Once again Luis Figo excelled. Once again Miguel marked Holland's most important forward, Arjen Robben, into invisibility. Once again the Portuguese identified Holland's weakest defender in Gio van Bronckhorst at left-back, who seems to hate tackling, and ran their attacks through him. Once again Holland replied with an opportunistic game that has been called "total kick-and-rush-football", punting balls at the centre-forward's head à la early Cambridge United. This time that centre-forward was Dirk Kuyt, picked ahead of Ruud van Nistelrooy. Kuyt's main strategy was to seek penalties.

Punishment came on 23 minutes. Van Bronckhorst watched as Deco put in a clever low cross from the right, and Pauleta laid back to Maniche, who found the corner of the net amid Dutch mayhem.

Holland's defenders Khalid Boulahrouz and Andre Ooijer fell over for the goal, and that Joris Mathijsen played a World Cup will be a source of wonder to future generations. Maniche, voted man of the match, could have had two more, but he once fired just over from long range, and later, from a pass from Figo, saw his drive caught by the Dutch keeper Edwin van der Sar, Holland's record international probably playing his last international.

The best Dutch chance was a typically opportunistic one. Just after half-time a bad cross rebounded off Nuno Valente to Phillip Cocu, playing his 101st and last international, and from eight yards he drove at the underside of the bar. He deserved a better end, though Holland didn't. A defence will struggle when its best passer is the goalkeeper.

Portugal's chief weakness is a tendency to play in too low a gear, and Holland got the odd chance. On 80 minutes Kuyt, put through alone on Ricardo, pushed straight at the keeper. There followed a lengthy injury break for the clownish Ricardo, who last night managed to waste almost as much time as in the 2004 encounter despite the change of rules in between.

Van Bronckhorst, Deco and Boulahrouz finished the game sitting side by side on a bench discussing the match together. "I think the referee didn't dignify football," said Maniche. "We dignified our country." His coach, Luiz Felipe Scolari, said: "I believe victory was normal."

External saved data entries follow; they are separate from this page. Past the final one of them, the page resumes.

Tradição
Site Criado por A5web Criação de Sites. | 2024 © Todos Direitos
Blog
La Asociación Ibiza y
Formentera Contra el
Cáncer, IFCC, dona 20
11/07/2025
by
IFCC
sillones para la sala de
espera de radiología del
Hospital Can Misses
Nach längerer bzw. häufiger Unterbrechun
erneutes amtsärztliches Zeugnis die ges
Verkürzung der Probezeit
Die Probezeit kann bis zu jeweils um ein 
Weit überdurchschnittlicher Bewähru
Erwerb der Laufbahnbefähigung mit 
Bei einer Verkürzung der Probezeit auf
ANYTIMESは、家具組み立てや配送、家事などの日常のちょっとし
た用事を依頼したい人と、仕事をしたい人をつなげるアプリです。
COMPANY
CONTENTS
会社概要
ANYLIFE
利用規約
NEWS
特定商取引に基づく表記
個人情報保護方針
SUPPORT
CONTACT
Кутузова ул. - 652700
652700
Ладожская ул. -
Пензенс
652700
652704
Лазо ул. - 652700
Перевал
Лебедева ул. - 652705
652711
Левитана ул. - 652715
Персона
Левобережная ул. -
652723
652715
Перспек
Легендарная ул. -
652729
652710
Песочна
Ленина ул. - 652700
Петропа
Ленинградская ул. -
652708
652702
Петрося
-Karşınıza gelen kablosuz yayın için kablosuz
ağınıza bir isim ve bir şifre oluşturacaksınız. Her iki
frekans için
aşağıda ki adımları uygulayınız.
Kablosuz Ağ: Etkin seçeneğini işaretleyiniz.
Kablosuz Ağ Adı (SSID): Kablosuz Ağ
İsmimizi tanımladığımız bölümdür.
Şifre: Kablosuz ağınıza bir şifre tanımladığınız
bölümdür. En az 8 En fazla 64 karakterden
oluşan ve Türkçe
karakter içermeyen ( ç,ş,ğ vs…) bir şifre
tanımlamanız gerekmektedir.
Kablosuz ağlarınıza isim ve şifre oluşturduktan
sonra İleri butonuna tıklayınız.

Dutch coach Marco Van Basten simply said: "Portugal pulled the game over the finish-line with tricks, theatre and time-wasting."

Afterwards Holland's players lay slumped on the pitch, while the speaker played the presumably ironic song, "Oh Netherlands, you are the champion." The demise of this unexciting side was rubbed in by German chants of "Without Holland we're going to Berlin."

To the hosts, this practically felt like a German victory. Holland didn't simply lose but had the pointlessness of their unimaginative campaign made undeniable.